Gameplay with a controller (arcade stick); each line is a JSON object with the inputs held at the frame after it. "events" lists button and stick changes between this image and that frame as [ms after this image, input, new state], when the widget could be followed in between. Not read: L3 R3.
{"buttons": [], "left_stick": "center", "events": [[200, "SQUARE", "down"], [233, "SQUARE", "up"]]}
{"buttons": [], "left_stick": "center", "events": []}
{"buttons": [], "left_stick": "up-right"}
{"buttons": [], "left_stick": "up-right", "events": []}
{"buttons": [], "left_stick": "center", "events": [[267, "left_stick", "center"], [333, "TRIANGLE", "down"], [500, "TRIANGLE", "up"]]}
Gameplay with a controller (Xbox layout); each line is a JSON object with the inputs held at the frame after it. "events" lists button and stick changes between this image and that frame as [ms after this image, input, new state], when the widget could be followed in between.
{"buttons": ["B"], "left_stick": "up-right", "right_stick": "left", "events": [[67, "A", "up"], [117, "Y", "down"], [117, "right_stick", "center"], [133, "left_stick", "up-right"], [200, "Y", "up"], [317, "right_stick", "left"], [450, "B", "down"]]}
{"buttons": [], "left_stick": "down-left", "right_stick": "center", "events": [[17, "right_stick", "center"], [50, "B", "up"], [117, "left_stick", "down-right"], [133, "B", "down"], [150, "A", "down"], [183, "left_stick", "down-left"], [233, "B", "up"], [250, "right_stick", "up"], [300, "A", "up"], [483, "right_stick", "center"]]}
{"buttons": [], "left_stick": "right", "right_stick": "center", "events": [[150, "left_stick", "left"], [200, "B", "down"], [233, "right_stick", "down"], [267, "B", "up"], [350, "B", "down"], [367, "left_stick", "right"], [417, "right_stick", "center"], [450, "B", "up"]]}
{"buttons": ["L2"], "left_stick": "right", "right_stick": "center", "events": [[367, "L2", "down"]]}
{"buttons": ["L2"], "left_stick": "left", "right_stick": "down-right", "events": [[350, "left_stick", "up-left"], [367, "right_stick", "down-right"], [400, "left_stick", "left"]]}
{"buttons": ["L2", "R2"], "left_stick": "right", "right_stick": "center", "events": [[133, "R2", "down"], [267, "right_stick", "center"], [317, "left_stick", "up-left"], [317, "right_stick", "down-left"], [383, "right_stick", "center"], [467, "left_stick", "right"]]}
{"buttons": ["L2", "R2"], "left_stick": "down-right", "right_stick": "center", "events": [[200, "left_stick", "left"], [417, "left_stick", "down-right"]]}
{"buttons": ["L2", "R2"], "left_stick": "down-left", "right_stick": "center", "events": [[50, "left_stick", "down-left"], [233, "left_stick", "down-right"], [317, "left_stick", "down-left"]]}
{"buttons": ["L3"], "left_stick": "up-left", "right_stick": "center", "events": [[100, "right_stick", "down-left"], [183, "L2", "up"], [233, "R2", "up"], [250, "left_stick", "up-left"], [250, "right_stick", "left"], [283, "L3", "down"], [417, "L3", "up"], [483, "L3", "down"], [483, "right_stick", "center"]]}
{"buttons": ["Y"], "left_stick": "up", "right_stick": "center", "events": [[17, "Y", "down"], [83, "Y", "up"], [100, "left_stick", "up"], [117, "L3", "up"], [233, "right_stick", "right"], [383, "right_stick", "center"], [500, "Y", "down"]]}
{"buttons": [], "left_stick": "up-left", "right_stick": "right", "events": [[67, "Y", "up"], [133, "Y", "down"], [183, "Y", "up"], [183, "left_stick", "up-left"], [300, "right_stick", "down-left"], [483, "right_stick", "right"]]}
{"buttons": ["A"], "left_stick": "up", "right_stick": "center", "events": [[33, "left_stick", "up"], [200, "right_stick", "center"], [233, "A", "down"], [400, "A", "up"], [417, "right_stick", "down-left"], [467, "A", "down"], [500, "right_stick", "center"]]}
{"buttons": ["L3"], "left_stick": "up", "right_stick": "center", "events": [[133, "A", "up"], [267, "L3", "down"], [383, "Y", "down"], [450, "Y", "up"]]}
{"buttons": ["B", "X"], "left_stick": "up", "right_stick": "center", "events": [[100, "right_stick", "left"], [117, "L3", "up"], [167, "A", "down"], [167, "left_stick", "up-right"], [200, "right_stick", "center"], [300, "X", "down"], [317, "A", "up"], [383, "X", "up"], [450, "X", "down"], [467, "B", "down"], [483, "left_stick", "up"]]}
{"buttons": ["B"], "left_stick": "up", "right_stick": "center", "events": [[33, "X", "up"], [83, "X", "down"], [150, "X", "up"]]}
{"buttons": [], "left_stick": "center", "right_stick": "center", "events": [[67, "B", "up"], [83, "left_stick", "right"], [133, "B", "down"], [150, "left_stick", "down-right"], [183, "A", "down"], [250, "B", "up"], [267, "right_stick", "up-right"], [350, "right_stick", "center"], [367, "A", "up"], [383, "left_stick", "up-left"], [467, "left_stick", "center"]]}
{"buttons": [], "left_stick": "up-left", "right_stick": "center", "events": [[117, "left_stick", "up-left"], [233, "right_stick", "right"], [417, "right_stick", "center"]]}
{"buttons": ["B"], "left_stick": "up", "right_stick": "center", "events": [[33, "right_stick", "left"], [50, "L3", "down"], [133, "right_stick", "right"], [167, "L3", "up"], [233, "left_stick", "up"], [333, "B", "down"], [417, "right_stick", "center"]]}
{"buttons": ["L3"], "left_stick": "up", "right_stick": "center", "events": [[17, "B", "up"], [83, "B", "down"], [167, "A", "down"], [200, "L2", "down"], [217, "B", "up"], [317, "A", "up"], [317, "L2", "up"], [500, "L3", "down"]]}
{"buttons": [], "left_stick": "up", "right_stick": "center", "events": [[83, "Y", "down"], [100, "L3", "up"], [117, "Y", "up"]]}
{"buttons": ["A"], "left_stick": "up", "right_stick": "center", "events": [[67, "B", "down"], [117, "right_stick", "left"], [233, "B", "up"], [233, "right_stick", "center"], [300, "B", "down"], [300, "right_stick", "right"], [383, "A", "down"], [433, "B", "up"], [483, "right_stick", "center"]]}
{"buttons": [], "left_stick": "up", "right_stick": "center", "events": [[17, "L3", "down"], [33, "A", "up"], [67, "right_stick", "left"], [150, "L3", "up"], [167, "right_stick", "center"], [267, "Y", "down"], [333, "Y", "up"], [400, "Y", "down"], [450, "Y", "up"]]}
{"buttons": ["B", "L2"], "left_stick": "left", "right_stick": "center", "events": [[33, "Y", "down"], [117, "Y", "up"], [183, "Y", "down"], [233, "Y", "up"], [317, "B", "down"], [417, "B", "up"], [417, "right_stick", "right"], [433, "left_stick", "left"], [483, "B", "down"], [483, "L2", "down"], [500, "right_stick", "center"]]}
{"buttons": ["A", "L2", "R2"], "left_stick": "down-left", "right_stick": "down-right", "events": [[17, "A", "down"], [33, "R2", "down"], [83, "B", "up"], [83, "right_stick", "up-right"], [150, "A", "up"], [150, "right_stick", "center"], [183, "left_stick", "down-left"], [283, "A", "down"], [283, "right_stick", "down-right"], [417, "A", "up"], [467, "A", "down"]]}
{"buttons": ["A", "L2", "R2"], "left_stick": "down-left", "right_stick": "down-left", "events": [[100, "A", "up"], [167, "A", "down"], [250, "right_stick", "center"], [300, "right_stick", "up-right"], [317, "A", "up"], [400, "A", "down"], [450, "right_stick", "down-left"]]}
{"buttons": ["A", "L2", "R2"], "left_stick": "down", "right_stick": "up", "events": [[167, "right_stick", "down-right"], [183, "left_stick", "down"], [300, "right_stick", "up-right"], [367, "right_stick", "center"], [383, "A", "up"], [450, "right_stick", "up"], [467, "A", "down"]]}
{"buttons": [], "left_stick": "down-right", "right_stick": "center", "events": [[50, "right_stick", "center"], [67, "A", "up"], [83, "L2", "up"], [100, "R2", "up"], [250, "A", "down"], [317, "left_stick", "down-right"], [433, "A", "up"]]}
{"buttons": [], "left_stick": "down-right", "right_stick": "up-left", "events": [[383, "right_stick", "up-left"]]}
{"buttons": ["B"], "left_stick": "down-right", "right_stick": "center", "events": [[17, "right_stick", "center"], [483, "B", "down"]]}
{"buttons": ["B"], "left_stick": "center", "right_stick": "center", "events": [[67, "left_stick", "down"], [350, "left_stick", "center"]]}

***

## Aim of the task
What lines in the entries above hold "lists"? Copy every one.

## Answer space
Gameplay with a controller (arcade stick); each line is a JSON object with the inputs held at the frame after it. "events" lists button and stick changes between this image and that frame as [ms after this image, input, new state], when the widget could be followed in between. Not read: L3 R3.
Gameplay with a controller (Xbox layout); each line is a JSON object with the inputs held at the frame after it. "events" lists button and stick changes between this image and that frame as [ms after this image, input, new state], when the widget could be followed in between.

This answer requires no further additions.